**Records shown**:
=== Section Start ===
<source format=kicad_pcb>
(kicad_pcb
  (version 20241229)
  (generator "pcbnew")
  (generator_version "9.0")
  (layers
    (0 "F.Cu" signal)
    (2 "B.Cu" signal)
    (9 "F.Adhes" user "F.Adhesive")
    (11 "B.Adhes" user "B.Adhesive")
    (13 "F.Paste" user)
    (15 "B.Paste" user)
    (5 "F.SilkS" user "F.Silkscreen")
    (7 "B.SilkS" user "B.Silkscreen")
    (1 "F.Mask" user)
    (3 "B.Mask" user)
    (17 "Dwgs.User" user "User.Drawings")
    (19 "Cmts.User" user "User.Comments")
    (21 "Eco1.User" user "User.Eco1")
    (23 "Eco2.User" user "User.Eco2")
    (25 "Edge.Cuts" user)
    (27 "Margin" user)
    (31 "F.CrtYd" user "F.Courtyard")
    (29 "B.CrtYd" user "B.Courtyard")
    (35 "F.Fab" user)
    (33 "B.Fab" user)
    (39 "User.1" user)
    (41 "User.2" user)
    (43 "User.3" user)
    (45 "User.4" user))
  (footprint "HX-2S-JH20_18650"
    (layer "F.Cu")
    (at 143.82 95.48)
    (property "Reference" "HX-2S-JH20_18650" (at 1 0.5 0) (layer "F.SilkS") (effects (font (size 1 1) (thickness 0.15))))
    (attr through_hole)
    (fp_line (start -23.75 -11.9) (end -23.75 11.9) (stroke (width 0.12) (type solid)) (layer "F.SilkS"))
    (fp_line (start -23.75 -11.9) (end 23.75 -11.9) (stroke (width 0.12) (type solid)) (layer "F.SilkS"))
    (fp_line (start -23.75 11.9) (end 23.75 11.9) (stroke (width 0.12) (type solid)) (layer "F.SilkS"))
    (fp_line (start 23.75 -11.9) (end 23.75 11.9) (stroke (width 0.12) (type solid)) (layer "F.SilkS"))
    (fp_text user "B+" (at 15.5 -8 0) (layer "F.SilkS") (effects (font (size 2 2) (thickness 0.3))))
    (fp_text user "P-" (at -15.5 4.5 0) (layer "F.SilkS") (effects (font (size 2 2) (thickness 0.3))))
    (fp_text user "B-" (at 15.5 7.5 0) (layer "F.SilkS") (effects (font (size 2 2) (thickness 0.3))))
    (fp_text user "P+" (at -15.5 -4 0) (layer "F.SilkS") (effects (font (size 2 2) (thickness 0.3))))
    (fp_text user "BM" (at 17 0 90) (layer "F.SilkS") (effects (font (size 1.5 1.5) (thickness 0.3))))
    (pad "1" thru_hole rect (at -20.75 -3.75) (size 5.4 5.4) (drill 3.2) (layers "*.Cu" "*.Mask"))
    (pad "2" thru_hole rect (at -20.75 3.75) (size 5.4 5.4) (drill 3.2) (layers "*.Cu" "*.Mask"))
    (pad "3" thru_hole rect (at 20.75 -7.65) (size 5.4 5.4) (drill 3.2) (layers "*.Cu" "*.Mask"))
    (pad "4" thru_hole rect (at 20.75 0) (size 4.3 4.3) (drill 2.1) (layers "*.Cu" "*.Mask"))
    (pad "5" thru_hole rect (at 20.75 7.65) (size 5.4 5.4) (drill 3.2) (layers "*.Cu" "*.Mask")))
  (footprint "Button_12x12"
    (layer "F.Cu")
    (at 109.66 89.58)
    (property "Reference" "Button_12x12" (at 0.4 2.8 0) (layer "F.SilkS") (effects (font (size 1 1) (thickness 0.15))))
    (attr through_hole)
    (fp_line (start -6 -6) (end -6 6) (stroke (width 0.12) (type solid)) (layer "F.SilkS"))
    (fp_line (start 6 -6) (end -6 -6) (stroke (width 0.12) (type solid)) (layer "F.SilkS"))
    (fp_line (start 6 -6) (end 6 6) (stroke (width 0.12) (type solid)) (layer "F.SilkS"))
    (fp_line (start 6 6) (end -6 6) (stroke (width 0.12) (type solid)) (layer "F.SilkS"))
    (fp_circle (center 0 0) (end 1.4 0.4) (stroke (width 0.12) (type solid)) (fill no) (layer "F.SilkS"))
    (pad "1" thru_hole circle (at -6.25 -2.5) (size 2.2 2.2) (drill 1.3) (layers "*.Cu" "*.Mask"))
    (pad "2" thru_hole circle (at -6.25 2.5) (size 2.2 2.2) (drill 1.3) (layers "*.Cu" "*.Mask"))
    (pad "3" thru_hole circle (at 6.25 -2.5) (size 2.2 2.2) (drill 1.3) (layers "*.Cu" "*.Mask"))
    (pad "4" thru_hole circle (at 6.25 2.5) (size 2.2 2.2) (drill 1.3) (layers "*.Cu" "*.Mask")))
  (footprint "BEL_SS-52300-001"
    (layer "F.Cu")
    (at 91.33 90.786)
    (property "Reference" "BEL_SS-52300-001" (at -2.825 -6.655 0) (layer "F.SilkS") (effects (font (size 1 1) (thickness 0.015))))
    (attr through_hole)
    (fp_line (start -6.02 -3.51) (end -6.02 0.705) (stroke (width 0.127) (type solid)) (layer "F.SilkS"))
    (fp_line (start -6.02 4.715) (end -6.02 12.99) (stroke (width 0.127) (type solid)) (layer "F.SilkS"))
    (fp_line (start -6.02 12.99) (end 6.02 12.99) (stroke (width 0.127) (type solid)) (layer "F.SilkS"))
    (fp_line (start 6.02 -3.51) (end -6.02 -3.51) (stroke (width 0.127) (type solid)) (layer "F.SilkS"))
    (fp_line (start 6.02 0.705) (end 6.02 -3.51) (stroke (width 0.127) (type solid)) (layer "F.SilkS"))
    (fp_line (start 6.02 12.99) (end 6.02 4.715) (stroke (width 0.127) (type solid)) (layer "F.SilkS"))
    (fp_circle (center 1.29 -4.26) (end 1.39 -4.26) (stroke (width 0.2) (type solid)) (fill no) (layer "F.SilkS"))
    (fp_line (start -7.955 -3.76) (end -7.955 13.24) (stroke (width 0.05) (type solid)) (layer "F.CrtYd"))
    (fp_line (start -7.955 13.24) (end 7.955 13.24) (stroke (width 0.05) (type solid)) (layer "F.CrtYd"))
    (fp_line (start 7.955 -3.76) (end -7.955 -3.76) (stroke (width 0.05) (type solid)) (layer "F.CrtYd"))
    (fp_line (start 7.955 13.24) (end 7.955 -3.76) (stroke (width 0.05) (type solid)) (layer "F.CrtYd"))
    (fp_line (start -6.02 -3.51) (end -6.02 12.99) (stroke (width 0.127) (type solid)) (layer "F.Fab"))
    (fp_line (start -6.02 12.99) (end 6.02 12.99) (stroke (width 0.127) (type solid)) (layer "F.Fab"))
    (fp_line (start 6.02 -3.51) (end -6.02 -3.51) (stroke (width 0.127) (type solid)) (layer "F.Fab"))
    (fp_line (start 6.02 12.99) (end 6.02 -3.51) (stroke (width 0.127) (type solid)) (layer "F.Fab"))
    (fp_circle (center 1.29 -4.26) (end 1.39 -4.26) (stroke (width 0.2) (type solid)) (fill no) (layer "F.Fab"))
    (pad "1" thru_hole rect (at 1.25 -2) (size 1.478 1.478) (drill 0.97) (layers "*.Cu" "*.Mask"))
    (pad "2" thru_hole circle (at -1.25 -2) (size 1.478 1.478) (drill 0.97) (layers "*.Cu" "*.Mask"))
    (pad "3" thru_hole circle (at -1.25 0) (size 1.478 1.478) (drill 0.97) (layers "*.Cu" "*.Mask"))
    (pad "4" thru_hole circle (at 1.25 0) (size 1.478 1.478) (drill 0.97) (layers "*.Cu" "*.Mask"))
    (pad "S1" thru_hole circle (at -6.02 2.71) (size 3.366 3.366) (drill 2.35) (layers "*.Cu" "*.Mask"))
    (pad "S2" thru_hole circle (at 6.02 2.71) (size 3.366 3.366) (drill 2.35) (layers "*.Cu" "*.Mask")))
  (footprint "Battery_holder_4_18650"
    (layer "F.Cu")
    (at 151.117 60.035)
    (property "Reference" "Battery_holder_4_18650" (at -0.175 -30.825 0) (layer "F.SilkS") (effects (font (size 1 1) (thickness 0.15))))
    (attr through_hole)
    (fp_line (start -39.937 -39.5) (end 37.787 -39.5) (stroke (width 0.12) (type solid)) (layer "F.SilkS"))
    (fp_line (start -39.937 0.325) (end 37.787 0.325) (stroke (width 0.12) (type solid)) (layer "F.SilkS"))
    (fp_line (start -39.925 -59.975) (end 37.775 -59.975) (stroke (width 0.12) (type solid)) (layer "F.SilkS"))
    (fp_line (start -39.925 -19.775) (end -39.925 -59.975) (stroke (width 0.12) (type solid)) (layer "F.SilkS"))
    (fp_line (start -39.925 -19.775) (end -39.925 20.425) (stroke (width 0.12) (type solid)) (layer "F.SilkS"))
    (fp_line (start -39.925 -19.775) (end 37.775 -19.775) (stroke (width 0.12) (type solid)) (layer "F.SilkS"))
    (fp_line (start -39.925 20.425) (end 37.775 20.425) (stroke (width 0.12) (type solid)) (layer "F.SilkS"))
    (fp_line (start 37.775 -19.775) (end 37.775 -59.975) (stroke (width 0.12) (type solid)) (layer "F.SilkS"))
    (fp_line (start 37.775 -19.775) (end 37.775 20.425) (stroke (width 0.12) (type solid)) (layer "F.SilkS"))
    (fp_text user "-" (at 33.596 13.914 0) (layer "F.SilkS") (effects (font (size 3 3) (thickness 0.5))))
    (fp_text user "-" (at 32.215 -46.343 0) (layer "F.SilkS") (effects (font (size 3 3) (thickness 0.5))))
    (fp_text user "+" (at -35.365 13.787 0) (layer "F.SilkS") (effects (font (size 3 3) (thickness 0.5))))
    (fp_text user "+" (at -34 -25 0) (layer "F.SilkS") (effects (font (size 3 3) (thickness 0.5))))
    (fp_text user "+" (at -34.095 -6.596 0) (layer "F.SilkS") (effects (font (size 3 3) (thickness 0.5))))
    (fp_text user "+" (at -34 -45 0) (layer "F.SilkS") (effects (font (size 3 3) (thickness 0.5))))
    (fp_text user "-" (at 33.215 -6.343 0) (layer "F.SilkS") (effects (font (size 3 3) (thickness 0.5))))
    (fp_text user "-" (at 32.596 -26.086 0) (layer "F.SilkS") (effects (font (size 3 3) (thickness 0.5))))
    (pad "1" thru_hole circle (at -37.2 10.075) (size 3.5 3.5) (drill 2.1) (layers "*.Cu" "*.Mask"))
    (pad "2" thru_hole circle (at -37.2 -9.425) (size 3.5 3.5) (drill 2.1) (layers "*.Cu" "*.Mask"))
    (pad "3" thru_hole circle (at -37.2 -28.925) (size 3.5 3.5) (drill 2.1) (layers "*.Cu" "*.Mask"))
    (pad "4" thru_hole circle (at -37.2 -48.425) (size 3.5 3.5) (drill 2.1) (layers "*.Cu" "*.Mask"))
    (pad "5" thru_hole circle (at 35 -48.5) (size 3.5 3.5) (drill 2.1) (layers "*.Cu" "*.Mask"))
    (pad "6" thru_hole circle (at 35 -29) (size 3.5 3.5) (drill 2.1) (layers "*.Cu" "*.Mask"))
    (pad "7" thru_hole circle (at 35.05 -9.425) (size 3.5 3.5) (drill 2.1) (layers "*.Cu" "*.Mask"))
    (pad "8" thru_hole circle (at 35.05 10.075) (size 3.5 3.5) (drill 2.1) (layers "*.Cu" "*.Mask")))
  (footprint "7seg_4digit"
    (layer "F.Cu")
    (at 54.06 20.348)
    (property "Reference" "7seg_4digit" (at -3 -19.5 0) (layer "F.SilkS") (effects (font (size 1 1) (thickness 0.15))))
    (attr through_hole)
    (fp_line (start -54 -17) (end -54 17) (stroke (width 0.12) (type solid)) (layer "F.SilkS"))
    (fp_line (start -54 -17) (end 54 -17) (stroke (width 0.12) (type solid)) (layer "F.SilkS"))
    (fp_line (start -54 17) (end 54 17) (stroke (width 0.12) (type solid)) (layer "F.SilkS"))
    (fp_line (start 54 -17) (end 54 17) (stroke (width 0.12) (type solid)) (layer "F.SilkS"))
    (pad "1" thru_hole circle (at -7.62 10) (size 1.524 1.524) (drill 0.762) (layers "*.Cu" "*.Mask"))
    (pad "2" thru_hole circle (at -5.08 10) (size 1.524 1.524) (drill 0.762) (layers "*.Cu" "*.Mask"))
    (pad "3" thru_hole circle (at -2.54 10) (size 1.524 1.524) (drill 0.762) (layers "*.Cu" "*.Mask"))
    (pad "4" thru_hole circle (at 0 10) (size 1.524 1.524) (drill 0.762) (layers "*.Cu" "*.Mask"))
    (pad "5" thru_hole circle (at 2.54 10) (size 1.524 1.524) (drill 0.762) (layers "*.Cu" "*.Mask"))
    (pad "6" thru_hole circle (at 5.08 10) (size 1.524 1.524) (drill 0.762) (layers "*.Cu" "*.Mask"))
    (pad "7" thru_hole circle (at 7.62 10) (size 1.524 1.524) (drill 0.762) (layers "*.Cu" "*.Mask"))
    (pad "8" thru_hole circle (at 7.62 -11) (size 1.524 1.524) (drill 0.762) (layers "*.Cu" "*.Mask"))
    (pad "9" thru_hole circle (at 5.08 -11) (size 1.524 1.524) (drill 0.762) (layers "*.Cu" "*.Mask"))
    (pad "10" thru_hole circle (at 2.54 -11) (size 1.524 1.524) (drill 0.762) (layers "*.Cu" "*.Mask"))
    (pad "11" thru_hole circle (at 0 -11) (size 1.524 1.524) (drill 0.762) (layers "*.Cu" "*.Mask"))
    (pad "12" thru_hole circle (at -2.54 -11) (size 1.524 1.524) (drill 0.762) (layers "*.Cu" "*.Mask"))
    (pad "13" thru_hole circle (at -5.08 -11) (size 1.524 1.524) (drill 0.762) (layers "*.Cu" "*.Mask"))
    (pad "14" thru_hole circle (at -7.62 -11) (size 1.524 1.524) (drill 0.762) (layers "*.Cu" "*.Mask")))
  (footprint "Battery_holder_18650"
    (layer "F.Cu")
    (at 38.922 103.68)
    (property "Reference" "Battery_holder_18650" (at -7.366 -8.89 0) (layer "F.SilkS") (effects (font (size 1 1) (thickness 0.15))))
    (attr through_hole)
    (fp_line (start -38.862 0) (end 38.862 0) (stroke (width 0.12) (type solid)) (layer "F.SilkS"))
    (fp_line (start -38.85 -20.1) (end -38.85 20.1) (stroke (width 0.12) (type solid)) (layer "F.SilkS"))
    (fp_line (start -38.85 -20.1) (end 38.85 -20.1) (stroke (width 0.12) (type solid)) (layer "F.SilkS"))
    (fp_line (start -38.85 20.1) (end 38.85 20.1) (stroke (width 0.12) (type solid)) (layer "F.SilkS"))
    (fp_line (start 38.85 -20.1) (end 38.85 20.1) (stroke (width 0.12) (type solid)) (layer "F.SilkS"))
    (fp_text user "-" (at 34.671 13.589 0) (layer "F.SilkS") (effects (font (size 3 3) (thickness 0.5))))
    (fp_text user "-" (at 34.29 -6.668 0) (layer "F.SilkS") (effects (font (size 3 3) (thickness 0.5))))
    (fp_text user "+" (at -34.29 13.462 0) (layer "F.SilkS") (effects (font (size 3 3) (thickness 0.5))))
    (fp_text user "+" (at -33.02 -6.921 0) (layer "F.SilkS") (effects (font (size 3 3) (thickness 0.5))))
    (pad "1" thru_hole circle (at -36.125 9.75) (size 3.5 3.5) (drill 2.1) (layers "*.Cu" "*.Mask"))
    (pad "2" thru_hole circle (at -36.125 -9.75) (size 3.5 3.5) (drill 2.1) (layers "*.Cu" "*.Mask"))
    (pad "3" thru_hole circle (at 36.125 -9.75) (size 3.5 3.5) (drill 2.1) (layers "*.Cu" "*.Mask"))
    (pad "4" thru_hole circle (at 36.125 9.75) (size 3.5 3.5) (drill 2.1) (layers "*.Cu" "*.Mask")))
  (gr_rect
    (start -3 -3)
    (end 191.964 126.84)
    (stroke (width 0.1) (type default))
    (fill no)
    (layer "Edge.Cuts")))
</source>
=== Section End ===
**Exercise instructions**: Find how many lines in the entries include the string "Adhes", and state only the number.

**Solution for this task**: 2